Steel’s team dug into human connections with milk, visiting homes to understand the role that the drink plays in peoples' lives. The resulting campaign showed regular consumers experiencing the trauma of running out of milk (such as when it's time to eat foods like cereal, peanut butter and jelly sandwiches, and brownies).
“While milk sales declined nationally during the mustache campaign, we were able to increase sales in California,” Steel says. “We were so successful that the National Dairy Board licensed our entire campaign and the mustache idea was killed.”
Steel points to three pillars of branding that may prove beneficial when branding a vocation.
1. Brand Promise: A Strong Foundation
To embark on a branding journey, it's crucial to understand the brand itself or the vocation being promoted. This involves deep exploration to uncover unique features, benefits and qualities that set it apart from others. By grasping the brand promise, you can communicate its essence effectively.
2. Human Connection: Touching Lives
Establish a deep connection between people and the career being promoted. This connection should resonate on a human level, touching emotions, aspirations and the desire for personal fulfillment. Finding the timeless human truths that relate to the career can strengthen this connection.
3. Cultural Context: Adapting to the Times
While brand promise and human connection are timeless, the cultural context represents the present moment. The way a career is positioned and promoted must align with the prevailing cultural attitudes, political environment and societal dynamics. Adapting the messaging to suit the current context ensures relevance and resonates with the target audience.

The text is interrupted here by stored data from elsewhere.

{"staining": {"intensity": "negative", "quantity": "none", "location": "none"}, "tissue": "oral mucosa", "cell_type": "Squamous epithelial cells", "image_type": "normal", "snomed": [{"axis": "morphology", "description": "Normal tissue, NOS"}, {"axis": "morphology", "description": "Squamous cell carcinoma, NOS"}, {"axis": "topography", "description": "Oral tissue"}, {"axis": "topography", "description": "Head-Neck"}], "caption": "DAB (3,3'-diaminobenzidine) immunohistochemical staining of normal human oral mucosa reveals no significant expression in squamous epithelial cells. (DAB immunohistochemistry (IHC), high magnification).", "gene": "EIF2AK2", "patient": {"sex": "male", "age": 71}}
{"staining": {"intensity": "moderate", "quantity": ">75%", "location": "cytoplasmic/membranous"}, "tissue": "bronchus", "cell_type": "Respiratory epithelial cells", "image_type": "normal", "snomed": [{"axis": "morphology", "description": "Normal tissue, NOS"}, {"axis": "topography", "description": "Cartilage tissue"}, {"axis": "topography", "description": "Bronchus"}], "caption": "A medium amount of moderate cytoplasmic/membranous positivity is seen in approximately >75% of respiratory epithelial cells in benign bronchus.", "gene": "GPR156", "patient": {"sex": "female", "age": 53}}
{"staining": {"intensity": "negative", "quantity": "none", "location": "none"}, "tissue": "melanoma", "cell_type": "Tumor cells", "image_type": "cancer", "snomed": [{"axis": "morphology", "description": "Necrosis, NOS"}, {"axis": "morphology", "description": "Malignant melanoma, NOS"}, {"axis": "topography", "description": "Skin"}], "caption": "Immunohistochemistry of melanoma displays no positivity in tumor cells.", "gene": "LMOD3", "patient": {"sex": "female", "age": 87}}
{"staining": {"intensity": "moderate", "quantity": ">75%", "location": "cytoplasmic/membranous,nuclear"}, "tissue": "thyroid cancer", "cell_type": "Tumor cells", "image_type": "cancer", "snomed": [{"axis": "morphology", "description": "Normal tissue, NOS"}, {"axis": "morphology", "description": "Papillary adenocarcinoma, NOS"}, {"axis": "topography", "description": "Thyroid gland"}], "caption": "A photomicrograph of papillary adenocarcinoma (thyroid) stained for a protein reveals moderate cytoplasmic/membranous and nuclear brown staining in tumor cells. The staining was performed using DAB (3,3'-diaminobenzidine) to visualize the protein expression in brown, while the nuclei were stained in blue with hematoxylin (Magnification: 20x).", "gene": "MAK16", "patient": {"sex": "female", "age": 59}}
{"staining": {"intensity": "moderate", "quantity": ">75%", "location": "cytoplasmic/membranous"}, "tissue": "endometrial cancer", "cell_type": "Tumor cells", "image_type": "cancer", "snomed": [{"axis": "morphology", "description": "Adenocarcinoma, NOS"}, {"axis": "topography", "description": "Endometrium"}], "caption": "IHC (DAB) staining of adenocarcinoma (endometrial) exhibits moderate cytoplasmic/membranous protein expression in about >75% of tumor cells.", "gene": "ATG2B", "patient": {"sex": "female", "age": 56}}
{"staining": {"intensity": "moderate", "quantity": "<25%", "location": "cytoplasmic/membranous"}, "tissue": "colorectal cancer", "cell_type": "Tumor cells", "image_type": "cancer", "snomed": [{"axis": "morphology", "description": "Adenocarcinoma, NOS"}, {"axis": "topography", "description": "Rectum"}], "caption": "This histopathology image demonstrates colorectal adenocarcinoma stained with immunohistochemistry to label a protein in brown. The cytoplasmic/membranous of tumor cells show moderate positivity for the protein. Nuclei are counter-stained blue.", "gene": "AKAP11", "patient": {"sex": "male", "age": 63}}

In today’s evolving job market, communicators hold a key to bridging the talent gap, taking a cue from tried and true consumer branding tactics. With the right strategies in place, there lies a huge opportunity to convey the value, purpose and rewards of vocational careers through messaging that leaves a lasting impact.
David Zelnio SHRM-CP
David Zelnio SHRM-CP, is a marketing communications manager for Garner Industries in Lincoln, Nebraska. He spent more than a decade working with associations on human resources, communication and public relations. He’s also a co-author of the study to define and formally introduce the field of Vocational Branding. The study was introduced at the Midwest Academy of Management in Chicago on 14 October 2023 and will soon appear in the Journal of Ethnographic & Qualitative Research.